Des petits bâtiments ont été rénovés pour accueillir les premiers animaux car nous avions conscience que la réalisation finale serait très longue et en attendant Il fallait intéresser nos jeunes présents. Ce fut positif et ça continue de l’être à ce niveau là. Plusieurs de nos ados se sont rapprochés de la ferme dès le départ du projet: attirés soit pas la passion des animaux, soit par la mécanique, soit par la construction ou encore la conduite d’engins. Depuis ce temps, certains de ces ados devenus adultes après avoir suivi des formations adaptés à leur sensibilité, ont pris à cœur les travaux et quelques responsabilités de la ferme. A ce moment là, nous ressentions une véritable bouffée d’oxygène en comprenant que le ou les futurs responsables de la ferme que nous recherchions (désespérément) se trouvaient sans doute parmi nos jeunes ! Agnese qui avait suivi une formation vétérinaire ouvrit la voie. Depuis deux ans, Normunds avec sa formation de menuiserie mais très passionné par tous les travaux de la ferme, de la conduite d’engins fit aussi sa place dans cet univers. Tous deux sont salariés de la ferme. L’esprit d’initiative et le sens des responsabilité que nous nous désespérions de trouver à l’extérieur étaient dans nos murs ! Nos enfants, élevés hors de ce contexte soviétique ont bien intégré en eux toutes ces qualités ! Encore un constat heureux de la réussite du projet du village d’enfants dans son ensemble !
Revenons à nos moutons: Cette année 2011, nous entrerons un troupeau de race locale avec un nombre suffisant pour se faire la main et ensuite, 2012 on fonce avec une production pour assurer au moyen l’équilibre financier. Les moutons se rajouteront au troupeau de daims que nous laissons croître dans les grands parcs, nous en avons actuellement 22. Il y a les chèvres, les poney, âne et jument. L’hiver prochain l’aménagement du corps de ferme, même s’il ne sera pas complètement achevé permettra de loger confortablement tous les animaux en hiver, ce qui facilitera aussi les soins. On y arrive enfin ! Il y a aussi le verger et surtout le jardin potager bio qui prend de l’envergure, il permet d’améliorer la qualité de l’alimentation de nos enfants, c’est aussi un lieu occupationnel et qui sait, formateur pour des jeunes qui pourraient y trouver vocation ?
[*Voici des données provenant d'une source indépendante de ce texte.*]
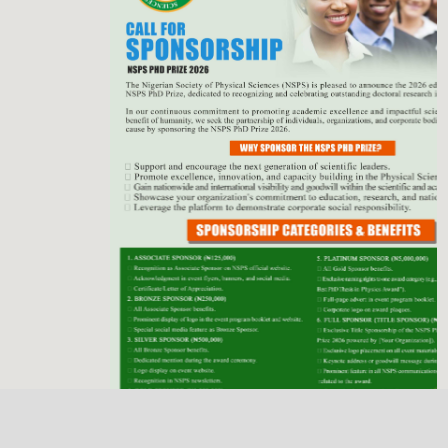
Previous
Next
NSPS Best PhD Thesis Prize 2026: Call for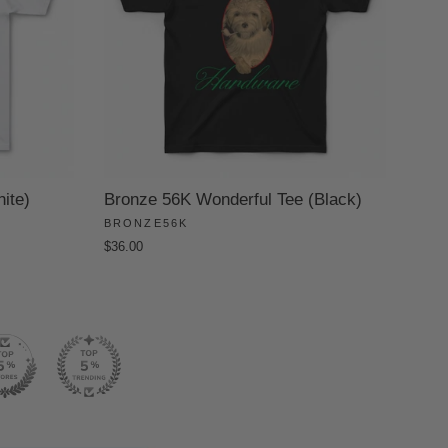
ite)
Bronze 56K Wonderful Tee (Black)
BRONZE56K
$36.00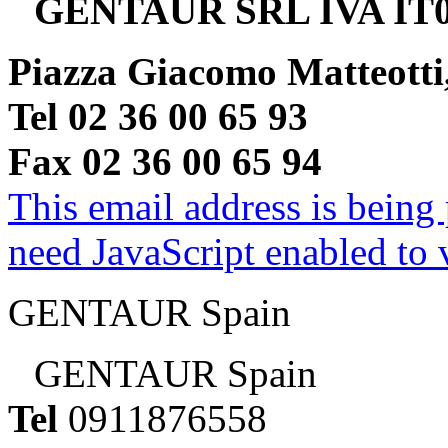
GENTAUR SRL IVA IT0
Piazza Giacomo Matteotti
Tel 02 36 00 65 93
Fax 02 36 00 65 94
This email address is being
need JavaScript enabled to v
GENTAUR Spain
GENTAUR Spain
Tel
0911876558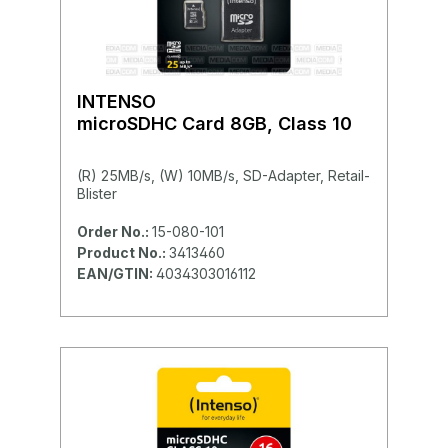
INTENSO
microSDHC Card 8GB, Class 10
(R) 25MB/s, (W) 10MB/s, SD-Adapter, Retail-
Blister
Order No.:
15-080-101
Product No.:
3413460
EAN/GTIN:
4034303016112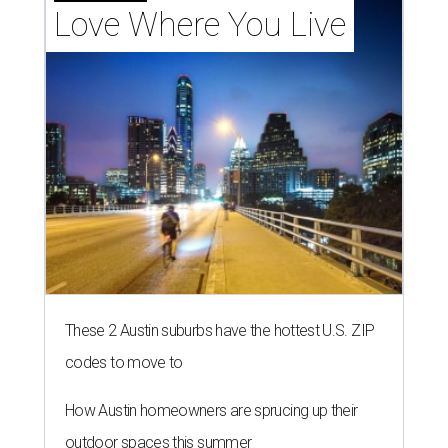
Love Where You Live
These 2 Austin suburbs have the hottest U.S. ZIP
codes to move to
How Austin homeowners are sprucing up their
outdoor spaces this summer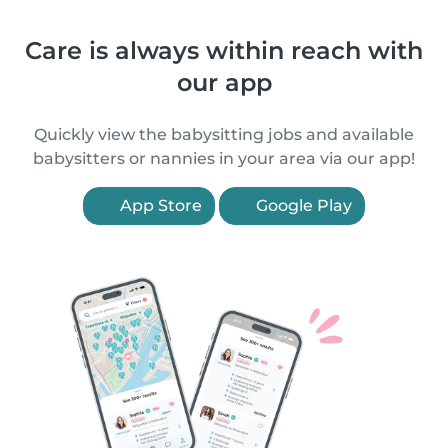
Care is always within reach with
our app
Quickly view the babysitting jobs and available
babysitters or nannies in your area via our app!
App Store
Google Play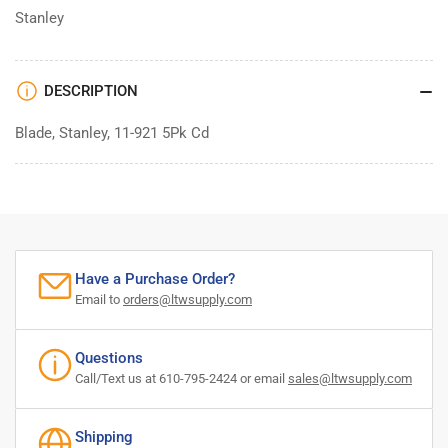
Stanley
DESCRIPTION
Blade, Stanley, 11-921 5Pk Cd
Have a Purchase Order?
Email to
orders@ltwsupply.com
Questions
Call/Text us at 610-795-2424 or email
sales@ltwsupply.com
Shipping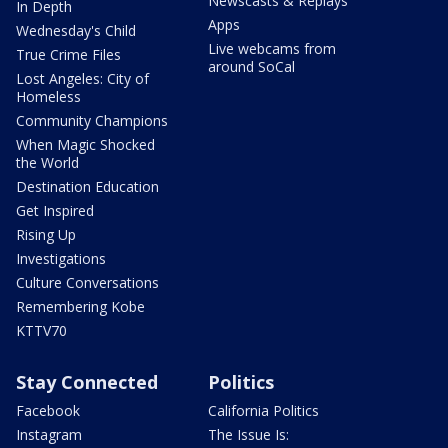
Newscasts & Replays
In Depth
Apps
Wednesday's Child
Live webcams from
True Crime Files
around SoCal
Lost Angeles: City of
Homeless
Community Champions
When Magic Shocked
the World
Destination Education
Get Inspired
Rising Up
Investigations
Culture Conversations
Remembering Kobe
KTTV70
Stay Connected
Politics
Facebook
California Politics
Instagram
The Issue Is: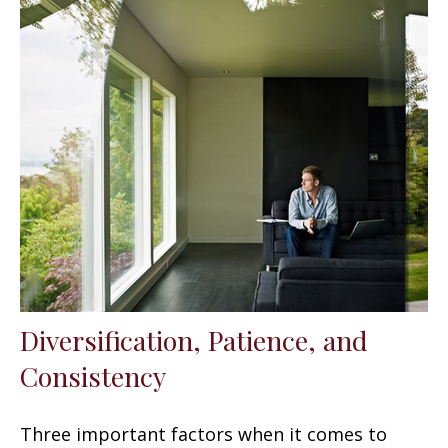
Diversification, Patience, and
Consistency
Three important factors when it comes to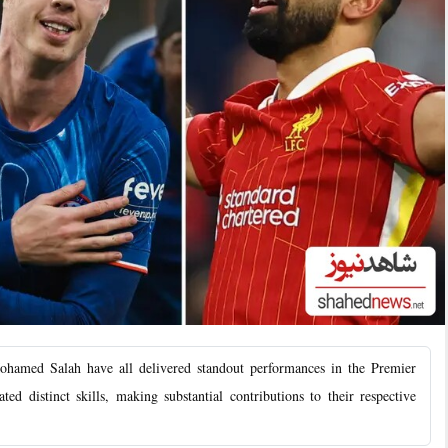
ed Salah have all delivered standout performances in the Premier
ed distinct skills, making substantial contributions to their respective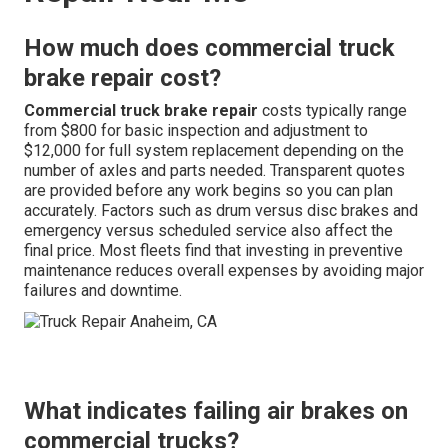
How much does commercial truck
brake repair cost?
Commercial truck brake repair
costs typically range
from $800 for basic inspection and adjustment to
$12,000 for full system replacement depending on the
number of axles and parts needed. Transparent quotes
are provided before any work begins so you can plan
accurately. Factors such as drum versus disc brakes and
emergency versus scheduled service also affect the
final price. Most fleets find that investing in preventive
maintenance reduces overall expenses by avoiding major
failures and downtime.
What indicates failing air brakes on
commercial trucks?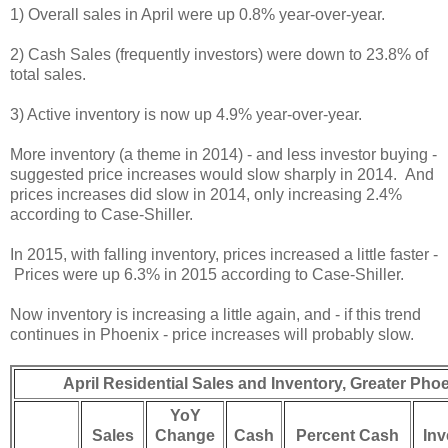
1) Overall sales in April were up 0.8% year-over-year.
2) Cash Sales (frequently investors) were down to 23.8% of
total sales.
3) Active inventory is now up 4.9% year-over-year.
More inventory (a theme in 2014) - and less investor buying -
suggested price increases would slow sharply in 2014. And
prices increases did slow in 2014, only increasing 2.4%
according to Case-Shiller.
In 2015, with falling inventory, prices increased a little faster -
Prices were up 6.3% in 2015 according to Case-Shiller.
Now inventory is increasing a little again, and - if this trend
continues in Phoenix - price increases will probably slow.
April Residential Sales and Inventory, Greater Ph
YoY
Sales
Change
Cash
Percent Cash
Inv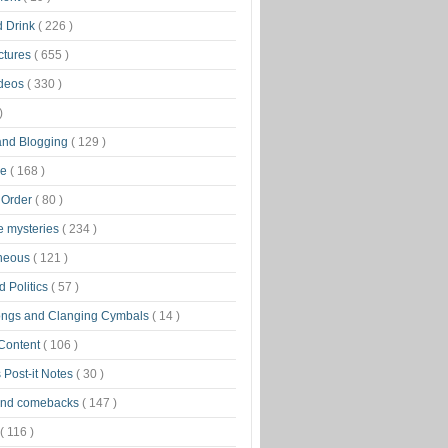
d Drink
( 226 )
ctures
( 655 )
ideos
( 330 )
)
 and Blogging
( 129 )
ge
( 168 )
 Order
( 80 )
tle mysteries
( 234 )
aneous
( 121 )
 Politics
( 57 )
ongs and Clanging Cymbals
( 14 )
 Content
( 106 )
 Post-it Notes
( 30 )
and comebacks
( 147 )
( 116 )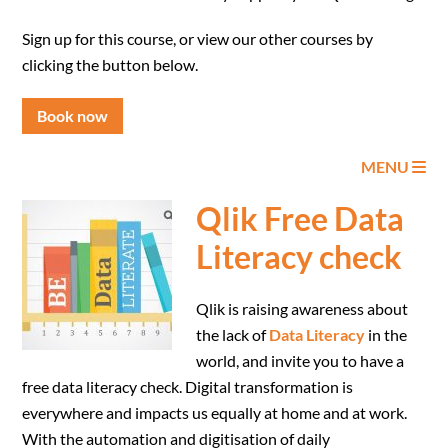
Sign up for this course, or view our other courses by
clicking the button below.
Book now
MENU
Qlik Free Data
Literacy check
Qlik is raising awareness about
the lack of
Data Literacy
in the
world, and invite you to have a
free data literacy check. Digital transformation is
everywhere and impacts us equally at home and at work.
With the automation and digitisation of daily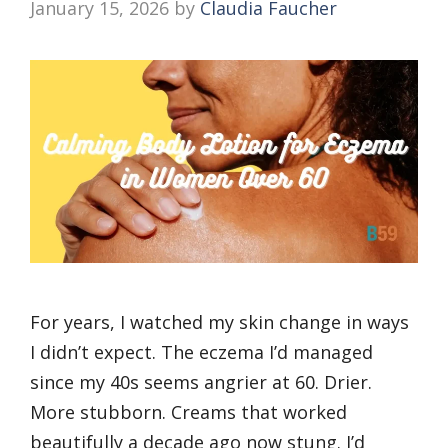
January 15, 2026
by
Claudia Faucher
For years, I watched my skin change in ways
I didn’t expect. The eczema I’d managed
since my 40s seems angrier at 60. Drier.
More stubborn. Creams that worked
beautifully a decade ago now stung. I’d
Ce matin, avec Agnese, j’ai fait le tour des écuries, les animaux sont en pleine forme, bien ronds, les mamans chèvres auront leurs petits dans 1 mois et au printemps, notre ponette Osa pourra convoler en juste noce avec le voisin pour nous faire un bébé au printemps 2012. Quant à mon asinothérapeute agrée, Maria Louisa, difficile de lui trouver un mari, les ânes ne courent pas les rues en Lettonie. Mais peut-être accepterait-elle un étranger ? Des ânes, il n’en manque pas en France !
L’hiver prochain tous les animaux de la ferme pédagogique seront logés dans le grand bâtiment de 800m2, là haut sur la colline de l’ours, pas loin du chêne de la Dame Blanche qui fait angle de la forêt, à gauche de la photo.